Il discorso è semplice: in Spagna i giovani qualificati sono più numerosi dei posti di lavoro disponibili. Anche qui, come nel resto d’Europa, dopo la guerra si è registrata un'esplosione demografica che è durata fino alla fine degli anni Settanta, una decina d’anni in più rispetto agli altri stati. La Spagna aveva allora uno dei tassi di alfabetizzazione più bassi d’Europa (l’8,5% della popolazione nel 1970). Quando il governo iniziò a stanziare fondi per combattere l’analfabetismo, l'istruzione divenne una questione più di quantità, che di qualità. La Spagna ha un numero di universitari pari a quello della Germania (circa 1,4 milioni) nonostante la popolazione spagnola sia la metà di quella tedesca (45 milioni in Spagna e circa 82 in Germania). «Negli anni Ottanta e Novanta, visto l’alto tasso di disoccupazione, le famiglie “parcheggiavano” i loro ragazzi all'Università» ricorda il professore Juan J. Dolado, della facoltà di Economia dell’Università Carlos III di Madrid.

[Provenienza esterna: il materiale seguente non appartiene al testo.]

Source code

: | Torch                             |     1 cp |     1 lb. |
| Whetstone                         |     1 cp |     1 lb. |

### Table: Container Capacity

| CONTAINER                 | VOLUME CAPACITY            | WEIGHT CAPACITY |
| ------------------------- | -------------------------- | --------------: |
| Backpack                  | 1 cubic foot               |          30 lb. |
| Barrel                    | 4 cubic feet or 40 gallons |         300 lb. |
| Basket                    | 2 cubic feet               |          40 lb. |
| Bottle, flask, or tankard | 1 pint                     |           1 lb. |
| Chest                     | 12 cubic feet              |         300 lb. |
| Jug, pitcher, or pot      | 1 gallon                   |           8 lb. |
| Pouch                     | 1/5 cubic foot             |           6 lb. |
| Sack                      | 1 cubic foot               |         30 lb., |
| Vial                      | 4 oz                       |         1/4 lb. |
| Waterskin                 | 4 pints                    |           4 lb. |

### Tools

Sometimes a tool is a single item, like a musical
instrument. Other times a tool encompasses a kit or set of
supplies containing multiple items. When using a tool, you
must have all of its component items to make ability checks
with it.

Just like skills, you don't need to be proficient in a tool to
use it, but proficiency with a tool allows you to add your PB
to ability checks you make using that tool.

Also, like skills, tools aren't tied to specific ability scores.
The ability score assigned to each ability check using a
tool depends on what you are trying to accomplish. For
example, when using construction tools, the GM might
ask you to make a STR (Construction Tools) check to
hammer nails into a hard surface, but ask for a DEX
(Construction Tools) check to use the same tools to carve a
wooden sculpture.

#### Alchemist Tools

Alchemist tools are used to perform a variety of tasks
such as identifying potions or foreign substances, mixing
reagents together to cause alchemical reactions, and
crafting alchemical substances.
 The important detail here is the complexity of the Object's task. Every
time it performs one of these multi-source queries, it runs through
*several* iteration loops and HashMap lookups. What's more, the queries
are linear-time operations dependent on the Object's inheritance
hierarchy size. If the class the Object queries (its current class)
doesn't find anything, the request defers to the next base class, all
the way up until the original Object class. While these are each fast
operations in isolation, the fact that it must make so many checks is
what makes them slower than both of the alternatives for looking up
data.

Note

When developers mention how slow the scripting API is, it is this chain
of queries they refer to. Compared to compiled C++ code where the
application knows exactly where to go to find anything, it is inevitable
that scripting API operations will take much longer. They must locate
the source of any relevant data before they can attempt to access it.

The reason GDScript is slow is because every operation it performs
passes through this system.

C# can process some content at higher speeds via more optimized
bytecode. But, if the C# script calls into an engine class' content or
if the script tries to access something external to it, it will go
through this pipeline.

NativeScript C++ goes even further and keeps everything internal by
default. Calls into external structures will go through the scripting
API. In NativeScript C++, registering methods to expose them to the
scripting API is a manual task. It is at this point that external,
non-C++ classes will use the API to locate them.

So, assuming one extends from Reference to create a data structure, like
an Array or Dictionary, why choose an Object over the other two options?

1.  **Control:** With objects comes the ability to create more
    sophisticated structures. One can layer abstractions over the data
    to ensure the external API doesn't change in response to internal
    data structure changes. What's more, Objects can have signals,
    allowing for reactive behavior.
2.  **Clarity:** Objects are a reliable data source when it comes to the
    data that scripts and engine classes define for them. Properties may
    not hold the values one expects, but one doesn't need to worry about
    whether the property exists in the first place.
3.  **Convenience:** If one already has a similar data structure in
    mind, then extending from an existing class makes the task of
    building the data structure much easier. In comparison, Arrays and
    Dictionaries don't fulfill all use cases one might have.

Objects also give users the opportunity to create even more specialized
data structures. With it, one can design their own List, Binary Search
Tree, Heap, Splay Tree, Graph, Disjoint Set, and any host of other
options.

«Un mercato del lavoro chiuso ed esclusivista»

Nel frattempo, mentre giovani con menti non proprio accademiche e sempre meno motivati si iscrivevano all’università, il sistema di formazione professionale appariva di anno in anno più debole in confronto a quello di altri paesi europei, come la Germania. Ma oggi, secondo Augustín Fleta González, docente all’Università di Siviglia, la situazione sta a poco a poco cambiando. «Il Governo – spiega – vorrebbe limitare l’accesso all’università per migliorarne la qualità a discapito della quantità. Una scelta che non condivido. Preferirei avere una popolazione con un livello culturale elevato, che sappia essere più critica e matura. La chiave di tutto sta nel fornire una maggiore formazione professionale.»

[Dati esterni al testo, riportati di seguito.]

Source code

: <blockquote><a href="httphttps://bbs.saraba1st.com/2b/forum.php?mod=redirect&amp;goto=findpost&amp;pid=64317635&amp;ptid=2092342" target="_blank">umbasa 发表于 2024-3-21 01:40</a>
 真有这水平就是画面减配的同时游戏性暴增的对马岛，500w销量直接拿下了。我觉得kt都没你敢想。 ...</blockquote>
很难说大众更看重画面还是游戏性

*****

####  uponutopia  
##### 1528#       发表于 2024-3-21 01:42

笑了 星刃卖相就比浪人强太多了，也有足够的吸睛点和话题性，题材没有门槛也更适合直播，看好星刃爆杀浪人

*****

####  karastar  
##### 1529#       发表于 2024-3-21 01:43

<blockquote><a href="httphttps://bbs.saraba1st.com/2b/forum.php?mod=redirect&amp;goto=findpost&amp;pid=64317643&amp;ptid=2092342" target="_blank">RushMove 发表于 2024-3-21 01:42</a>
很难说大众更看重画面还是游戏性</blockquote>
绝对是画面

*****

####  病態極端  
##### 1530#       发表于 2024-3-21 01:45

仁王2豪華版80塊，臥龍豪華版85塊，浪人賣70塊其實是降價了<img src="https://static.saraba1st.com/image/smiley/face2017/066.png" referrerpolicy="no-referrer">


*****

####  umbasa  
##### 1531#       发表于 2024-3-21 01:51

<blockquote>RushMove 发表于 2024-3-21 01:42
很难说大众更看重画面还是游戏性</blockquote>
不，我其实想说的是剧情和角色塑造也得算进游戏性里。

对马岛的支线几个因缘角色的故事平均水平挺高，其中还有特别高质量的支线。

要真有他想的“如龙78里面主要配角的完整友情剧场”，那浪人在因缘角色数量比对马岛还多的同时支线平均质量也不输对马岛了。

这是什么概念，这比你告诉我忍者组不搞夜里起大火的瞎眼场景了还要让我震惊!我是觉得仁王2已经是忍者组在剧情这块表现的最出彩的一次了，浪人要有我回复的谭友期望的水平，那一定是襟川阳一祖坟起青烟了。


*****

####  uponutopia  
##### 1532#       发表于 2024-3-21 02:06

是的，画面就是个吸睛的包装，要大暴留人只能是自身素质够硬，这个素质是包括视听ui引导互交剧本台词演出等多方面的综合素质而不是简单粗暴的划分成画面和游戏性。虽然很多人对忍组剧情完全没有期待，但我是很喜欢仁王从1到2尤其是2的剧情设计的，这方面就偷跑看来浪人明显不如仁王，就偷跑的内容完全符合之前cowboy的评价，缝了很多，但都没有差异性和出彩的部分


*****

Il problema, dunque, non sono solo gli stipendi bassi, ma anche la facilità con cui i contratti temporanei vengono scissi, le liquidazioni sempre più inconsistenti e il fatto che su 100 contratti firmati ogni giorno, solo 12 o 13 sono a tempo indeterminato. Tutto ciò è demotivante: la gente si chiede perché dovrebbe lavorare sodo a queste condizioni. Per il professore Dolado questa è una delle cause principali della scarsa produttività della Spagna. Il giornalista televisivo Juan Salvador conferma, amareggiato: «La politica delle aziende è quella di guadagnare il più possibile sfruttando i lavoratori, invece di formare una forza lavoro fidata che contribuisca alla loro crescita». «Il mondo del lavoro è molto chiuso ed esclusivista» aggiunge il professore Fleta González. «Se davvero le cose stanno cambiando, stanno cambiando molto, ma molto lentamente.»

Un mercato saturo

In generale si pensa che i “milleuristi” pretendono troppo, anche se non per colpa loro. «Molte facoltà, come quella di giurisprudenza, straboccano di studenti. Il mercato è saturo» afferma Dolado. Per il professore «ci si dovrebbe specializzare sulle materie più richieste, come informatica, comunicazione e lingue straniere. La Spagna, per esempio, è uno dei paesi europei dove le lingue estere sono meno studiate». D’altra parte il tasso di disoccupazione giovanile è sceso molto rispetto agli anni Novanta (dal 40% al 14%). «Dovremmo sviluppare politiche diverse e una maggiore consapevolezza di ciò che è il lavoro, lo stipendio ed il sacrificio» afferma David Garrido. «Chi più chi meno, siamo tutti responsabili di questa situazione.»

Due anni dopo la nascita del termine mileurista, il giornalista Salvador continua a essere ottimista e vorrebbe presto avviare un'azienda. Il collega Guerrero potrebbe tentare la fortuna altrove, visto che all'estero ha molti amici che se la passano meglio di lui, ma non vuole neanche considerare questa ipotesi. Non vuole partire perché il problema, secondo lui, «va risolto non aggirato».